Task description → Would you transcribe the whole listing exactly and drop its images?

Data segment →

|---|

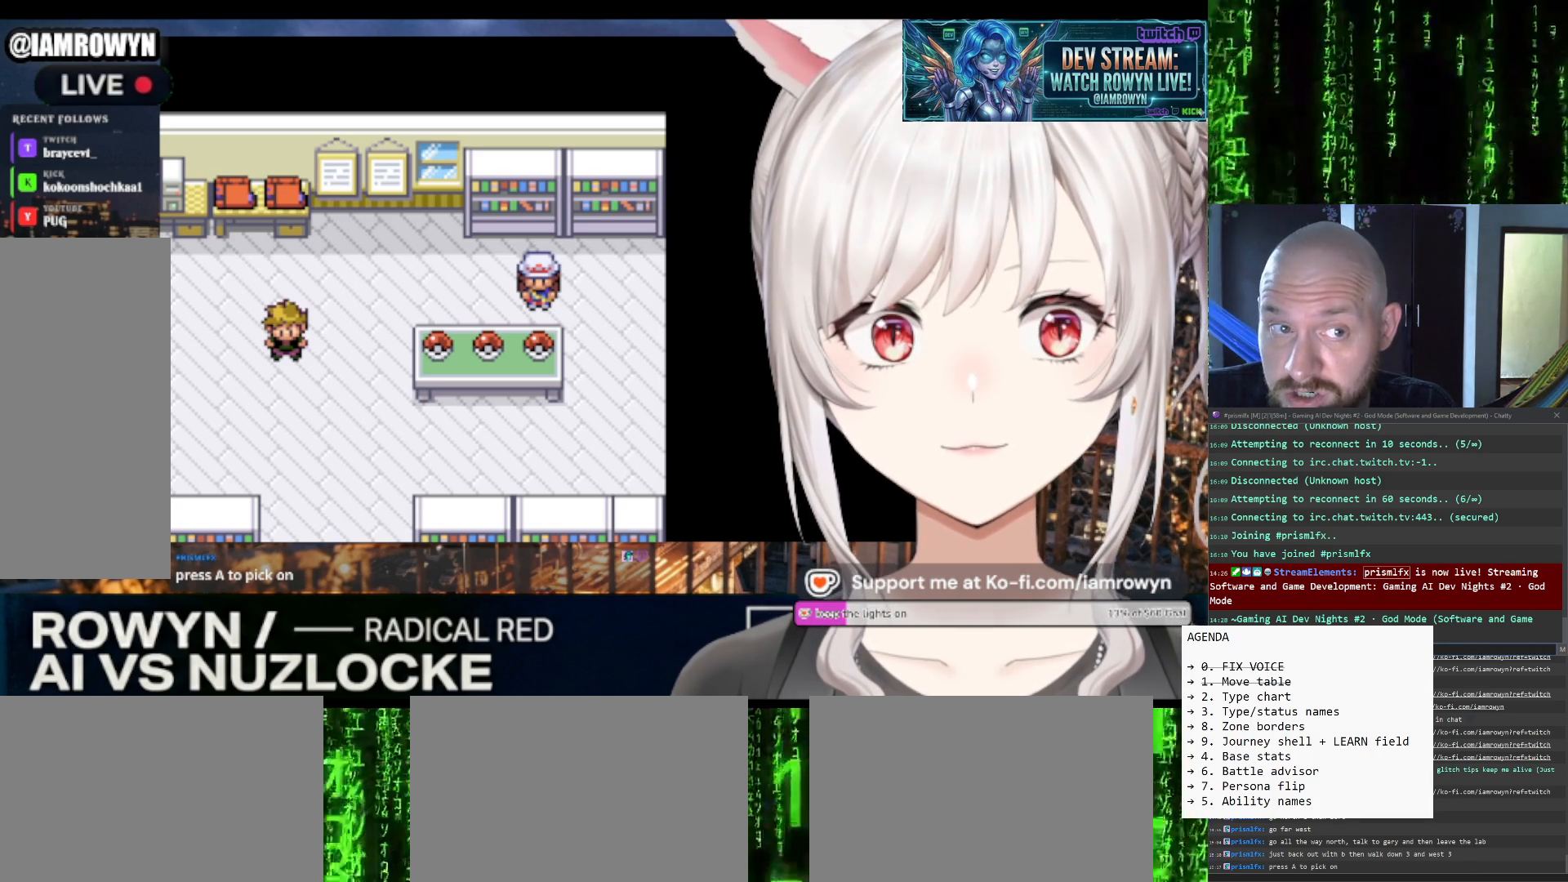
{"buttons": ["DPAD_DOWN"], "events": []}
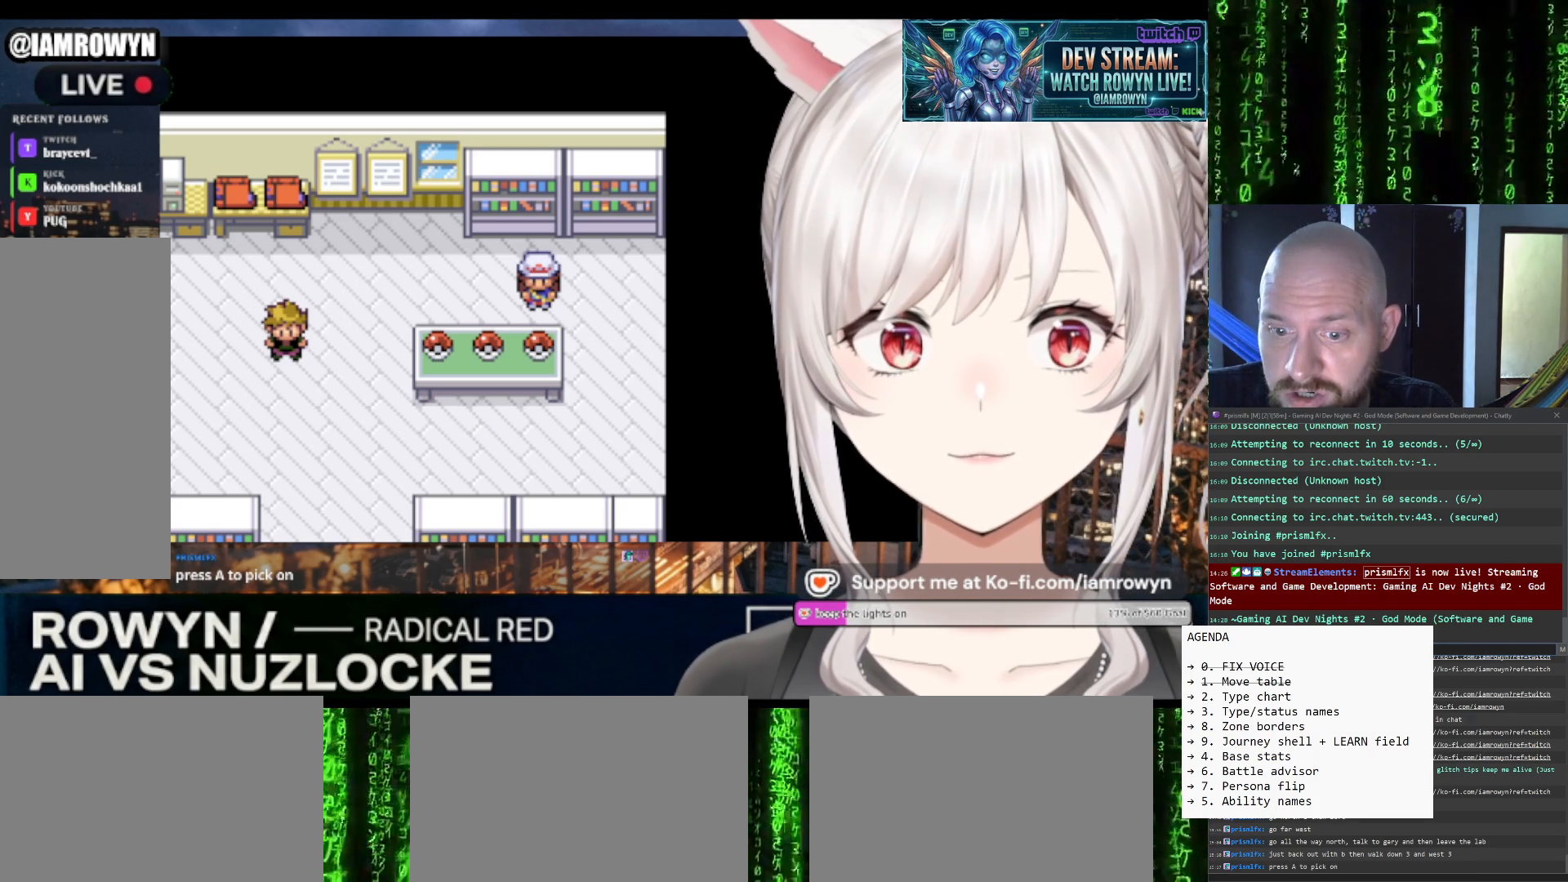
{"buttons": ["DPAD_DOWN"], "events": []}
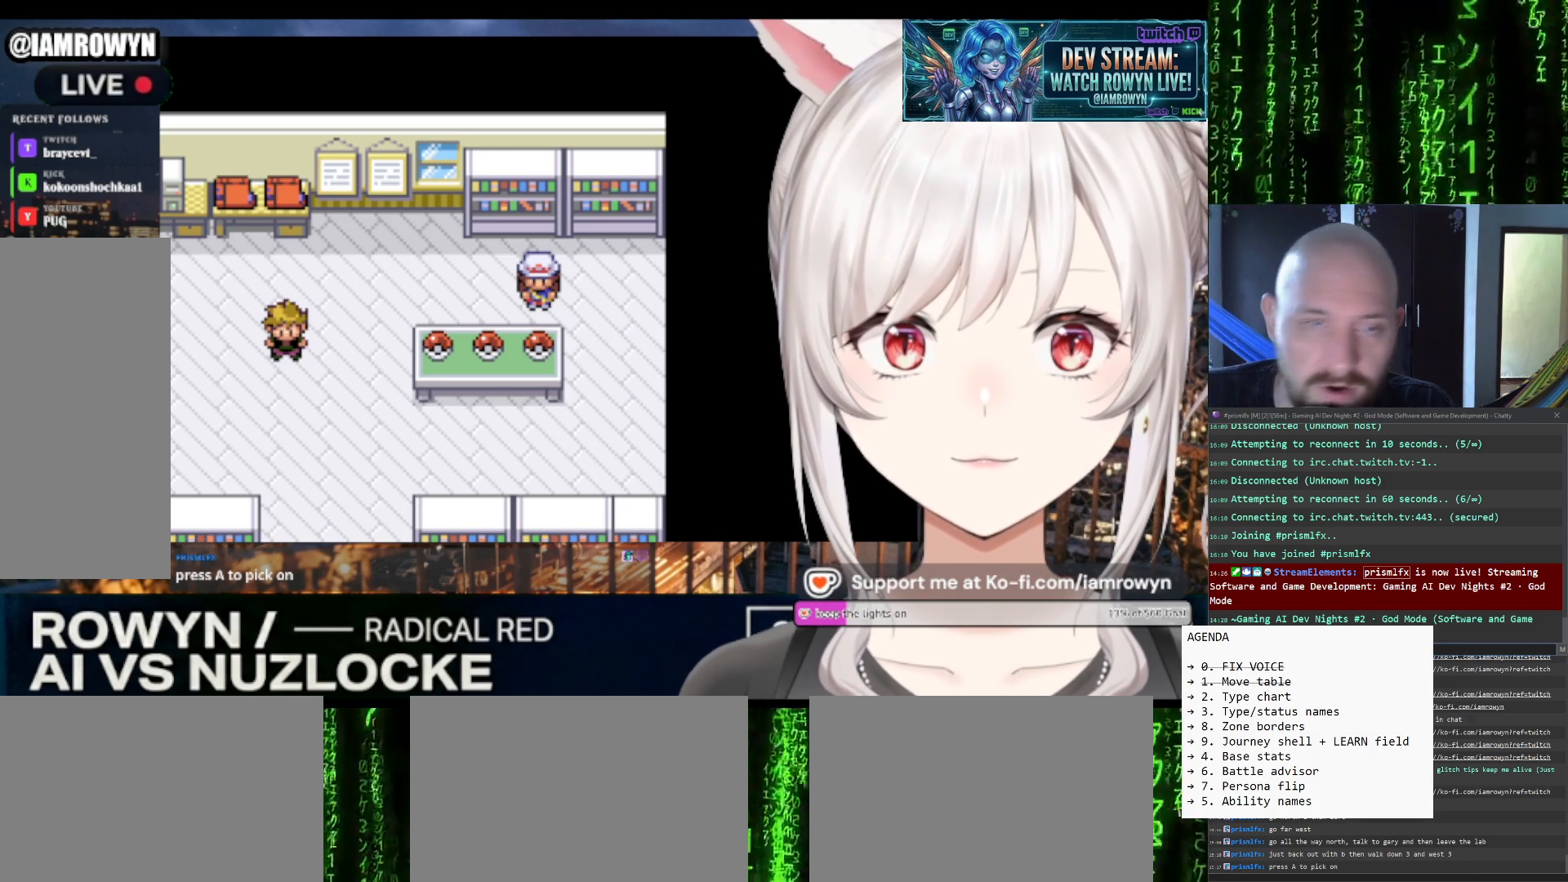
{"buttons": ["DPAD_DOWN"], "events": []}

|---|

Output →
{"buttons": ["DPAD_DOWN"], "events": []}
{"buttons": ["DPAD_DOWN"], "events": []}
{"buttons": ["DPAD_DOWN"], "events": []}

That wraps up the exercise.